* START *

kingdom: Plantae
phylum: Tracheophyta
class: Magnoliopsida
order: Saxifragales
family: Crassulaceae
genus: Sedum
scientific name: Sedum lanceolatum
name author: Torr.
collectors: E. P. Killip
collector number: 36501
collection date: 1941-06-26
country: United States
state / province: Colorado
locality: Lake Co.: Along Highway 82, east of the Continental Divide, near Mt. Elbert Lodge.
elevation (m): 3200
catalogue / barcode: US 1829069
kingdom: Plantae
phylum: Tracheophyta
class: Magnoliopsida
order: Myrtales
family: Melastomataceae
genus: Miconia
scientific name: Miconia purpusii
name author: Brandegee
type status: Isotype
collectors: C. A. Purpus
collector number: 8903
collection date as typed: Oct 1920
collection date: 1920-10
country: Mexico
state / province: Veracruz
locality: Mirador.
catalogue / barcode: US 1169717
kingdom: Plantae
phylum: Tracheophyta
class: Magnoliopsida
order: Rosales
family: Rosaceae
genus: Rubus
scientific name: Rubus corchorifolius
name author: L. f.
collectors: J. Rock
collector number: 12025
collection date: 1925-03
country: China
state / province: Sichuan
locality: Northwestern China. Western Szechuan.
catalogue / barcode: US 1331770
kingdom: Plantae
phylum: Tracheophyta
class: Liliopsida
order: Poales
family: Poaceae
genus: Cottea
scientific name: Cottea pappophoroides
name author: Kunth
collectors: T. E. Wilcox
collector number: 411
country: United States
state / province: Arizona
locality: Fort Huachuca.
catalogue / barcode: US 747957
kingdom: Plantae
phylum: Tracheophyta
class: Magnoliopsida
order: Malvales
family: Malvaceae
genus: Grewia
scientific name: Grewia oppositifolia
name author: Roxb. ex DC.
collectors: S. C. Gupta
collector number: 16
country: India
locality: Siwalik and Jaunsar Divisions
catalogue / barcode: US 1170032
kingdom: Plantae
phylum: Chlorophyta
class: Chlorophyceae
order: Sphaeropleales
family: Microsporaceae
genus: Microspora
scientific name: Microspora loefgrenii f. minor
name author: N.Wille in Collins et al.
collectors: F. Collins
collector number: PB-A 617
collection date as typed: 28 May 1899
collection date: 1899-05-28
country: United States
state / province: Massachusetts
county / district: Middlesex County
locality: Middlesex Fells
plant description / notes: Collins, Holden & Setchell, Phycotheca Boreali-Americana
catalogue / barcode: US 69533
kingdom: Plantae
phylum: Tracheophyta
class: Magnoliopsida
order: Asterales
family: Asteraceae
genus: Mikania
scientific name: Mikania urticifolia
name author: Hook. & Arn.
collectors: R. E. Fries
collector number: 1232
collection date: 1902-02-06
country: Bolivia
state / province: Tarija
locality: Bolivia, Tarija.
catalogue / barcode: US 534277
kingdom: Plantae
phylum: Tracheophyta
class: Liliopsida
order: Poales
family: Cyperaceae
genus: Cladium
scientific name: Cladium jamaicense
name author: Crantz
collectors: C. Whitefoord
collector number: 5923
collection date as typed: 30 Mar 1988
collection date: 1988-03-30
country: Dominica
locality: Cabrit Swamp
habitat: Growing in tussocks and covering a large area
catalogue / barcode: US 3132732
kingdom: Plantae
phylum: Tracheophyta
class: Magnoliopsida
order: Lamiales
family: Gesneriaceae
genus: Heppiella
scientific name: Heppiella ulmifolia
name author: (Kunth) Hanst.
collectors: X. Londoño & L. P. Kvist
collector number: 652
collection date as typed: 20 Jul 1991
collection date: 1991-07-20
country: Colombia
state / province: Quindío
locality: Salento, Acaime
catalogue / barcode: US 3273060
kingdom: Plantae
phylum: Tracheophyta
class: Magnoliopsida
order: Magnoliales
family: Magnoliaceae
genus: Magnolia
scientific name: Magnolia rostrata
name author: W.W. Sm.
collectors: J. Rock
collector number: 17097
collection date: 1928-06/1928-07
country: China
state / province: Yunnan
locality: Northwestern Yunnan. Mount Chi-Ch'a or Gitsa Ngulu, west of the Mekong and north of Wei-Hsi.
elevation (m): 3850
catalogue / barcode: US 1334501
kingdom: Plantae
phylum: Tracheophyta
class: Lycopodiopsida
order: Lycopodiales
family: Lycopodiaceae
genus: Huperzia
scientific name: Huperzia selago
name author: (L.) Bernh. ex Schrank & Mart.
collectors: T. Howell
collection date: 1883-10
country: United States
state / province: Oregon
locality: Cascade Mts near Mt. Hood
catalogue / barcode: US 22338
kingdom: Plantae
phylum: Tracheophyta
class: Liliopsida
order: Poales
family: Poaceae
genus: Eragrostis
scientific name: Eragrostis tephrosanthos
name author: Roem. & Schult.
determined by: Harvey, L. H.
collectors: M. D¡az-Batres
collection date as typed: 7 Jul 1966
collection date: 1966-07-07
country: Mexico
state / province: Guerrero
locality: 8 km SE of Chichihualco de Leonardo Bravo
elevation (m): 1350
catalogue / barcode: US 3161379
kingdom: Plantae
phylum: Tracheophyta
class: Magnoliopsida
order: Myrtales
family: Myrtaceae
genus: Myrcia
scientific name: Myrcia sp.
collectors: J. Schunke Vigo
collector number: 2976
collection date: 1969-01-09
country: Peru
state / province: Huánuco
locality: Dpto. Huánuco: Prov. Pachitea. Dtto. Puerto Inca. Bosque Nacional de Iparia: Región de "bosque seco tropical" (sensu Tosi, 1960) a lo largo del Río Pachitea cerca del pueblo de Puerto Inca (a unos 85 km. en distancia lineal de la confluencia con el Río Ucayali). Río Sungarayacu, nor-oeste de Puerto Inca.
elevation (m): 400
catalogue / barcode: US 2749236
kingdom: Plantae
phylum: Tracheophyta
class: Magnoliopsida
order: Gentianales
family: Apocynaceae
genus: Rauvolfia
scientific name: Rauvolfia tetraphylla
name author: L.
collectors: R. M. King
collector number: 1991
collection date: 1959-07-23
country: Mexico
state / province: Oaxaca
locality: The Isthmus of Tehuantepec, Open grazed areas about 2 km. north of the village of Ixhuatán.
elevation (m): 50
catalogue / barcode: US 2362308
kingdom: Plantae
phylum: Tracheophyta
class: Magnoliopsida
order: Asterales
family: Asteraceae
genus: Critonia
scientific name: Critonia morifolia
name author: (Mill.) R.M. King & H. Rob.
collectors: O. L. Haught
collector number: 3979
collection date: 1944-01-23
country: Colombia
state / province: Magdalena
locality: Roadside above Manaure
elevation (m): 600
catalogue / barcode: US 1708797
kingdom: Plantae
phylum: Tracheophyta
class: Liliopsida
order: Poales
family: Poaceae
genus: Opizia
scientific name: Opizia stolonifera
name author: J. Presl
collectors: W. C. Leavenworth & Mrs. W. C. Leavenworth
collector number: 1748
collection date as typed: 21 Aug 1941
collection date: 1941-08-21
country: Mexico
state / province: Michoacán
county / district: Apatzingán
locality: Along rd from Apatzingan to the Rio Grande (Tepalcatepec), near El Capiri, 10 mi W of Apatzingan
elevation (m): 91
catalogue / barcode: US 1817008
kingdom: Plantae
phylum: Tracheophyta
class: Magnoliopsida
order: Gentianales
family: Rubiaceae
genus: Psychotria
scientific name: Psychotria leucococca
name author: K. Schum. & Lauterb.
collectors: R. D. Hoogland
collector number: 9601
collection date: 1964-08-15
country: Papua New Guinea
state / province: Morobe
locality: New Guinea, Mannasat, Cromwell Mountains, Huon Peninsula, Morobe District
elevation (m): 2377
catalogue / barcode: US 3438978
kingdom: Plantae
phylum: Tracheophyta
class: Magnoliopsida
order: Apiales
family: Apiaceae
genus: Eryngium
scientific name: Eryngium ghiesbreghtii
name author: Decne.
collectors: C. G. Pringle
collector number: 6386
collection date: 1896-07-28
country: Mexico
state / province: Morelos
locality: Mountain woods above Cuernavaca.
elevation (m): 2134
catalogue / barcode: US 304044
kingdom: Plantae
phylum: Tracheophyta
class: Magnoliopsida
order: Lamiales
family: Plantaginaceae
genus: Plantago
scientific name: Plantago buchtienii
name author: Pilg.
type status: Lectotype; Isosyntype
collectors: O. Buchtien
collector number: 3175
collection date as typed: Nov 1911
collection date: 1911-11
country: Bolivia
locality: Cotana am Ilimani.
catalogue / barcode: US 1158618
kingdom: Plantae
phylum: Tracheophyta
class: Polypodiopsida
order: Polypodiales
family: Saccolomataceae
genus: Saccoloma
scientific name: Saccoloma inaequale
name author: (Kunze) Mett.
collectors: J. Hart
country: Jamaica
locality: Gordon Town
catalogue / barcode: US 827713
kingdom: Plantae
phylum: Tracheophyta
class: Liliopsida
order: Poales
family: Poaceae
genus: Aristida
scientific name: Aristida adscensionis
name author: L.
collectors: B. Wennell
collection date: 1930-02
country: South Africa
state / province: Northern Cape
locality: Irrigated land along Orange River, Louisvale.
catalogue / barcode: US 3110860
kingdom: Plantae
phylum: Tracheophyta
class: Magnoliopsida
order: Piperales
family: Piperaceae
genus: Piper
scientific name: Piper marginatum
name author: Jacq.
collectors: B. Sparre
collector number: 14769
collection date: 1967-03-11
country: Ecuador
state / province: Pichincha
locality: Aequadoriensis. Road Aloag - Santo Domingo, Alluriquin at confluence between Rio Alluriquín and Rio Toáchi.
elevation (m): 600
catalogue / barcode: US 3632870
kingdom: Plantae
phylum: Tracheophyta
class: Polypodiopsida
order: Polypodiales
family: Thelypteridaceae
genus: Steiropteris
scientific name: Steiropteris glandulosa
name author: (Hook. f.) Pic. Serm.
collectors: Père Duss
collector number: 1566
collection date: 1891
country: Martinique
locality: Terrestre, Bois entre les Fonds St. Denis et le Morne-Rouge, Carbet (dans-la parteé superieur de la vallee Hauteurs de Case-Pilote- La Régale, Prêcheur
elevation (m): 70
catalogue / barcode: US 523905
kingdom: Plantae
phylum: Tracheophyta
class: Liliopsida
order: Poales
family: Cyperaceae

* END *

Rewrite the records from their first line up to and including the line with "genus: Microspora", changing "collector number" to "collector no." and leaving everything else unchanged.

● OUTPUT OF THE TASK
kingdom: Plantae
phylum: Tracheophyta
class: Magnoliopsida
order: Saxifragales
family: Crassulaceae
genus: Sedum
scientific name: Sedum lanceolatum
name author: Torr.
collectors: E. P. Killip
collector no.: 36501
collection date: 1941-06-26
country: United States
state / province: Colorado
locality: Lake Co.: Along Highway 82, east of the Continental Divide, near Mt. Elbert Lodge.
elevation (m): 3200
catalogue / barcode: US 1829069
kingdom: Plantae
phylum: Tracheophyta
class: Magnoliopsida
order: Myrtales
family: Melastomataceae
genus: Miconia
scientific name: Miconia purpusii
name author: Brandegee
type status: Isotype
collectors: C. A. Purpus
collector no.: 8903
collection date as typed: Oct 1920
collection date: 1920-10
country: Mexico
state / province: Veracruz
locality: Mirador.
catalogue / barcode: US 1169717
kingdom: Plantae
phylum: Tracheophyta
class: Magnoliopsida
order: Rosales
family: Rosaceae
genus: Rubus
scientific name: Rubus corchorifolius
name author: L. f.
collectors: J. Rock
collector no.: 12025
collection date: 1925-03
country: China
state / province: Sichuan
locality: Northwestern China. Western Szechuan.
catalogue / barcode: US 1331770
kingdom: Plantae
phylum: Tracheophyta
class: Liliopsida
order: Poales
family: Poaceae
genus: Cottea
scientific name: Cottea pappophoroides
name author: Kunth
collectors: T. E. Wilcox
collector no.: 411
country: United States
state / province: Arizona
locality: Fort Huachuca.
catalogue / barcode: US 747957
kingdom: Plantae
phylum: Tracheophyta
class: Magnoliopsida
order: Malvales
family: Malvaceae
genus: Grewia
scientific name: Grewia oppositifolia
name author: Roxb. ex DC.
collectors: S. C. Gupta
collector no.: 16
country: India
locality: Siwalik and Jaunsar Divisions
catalogue / barcode: US 1170032
kingdom: Plantae
phylum: Chlorophyta
class: Chlorophyceae
order: Sphaeropleales
family: Microsporaceae
genus: Microspora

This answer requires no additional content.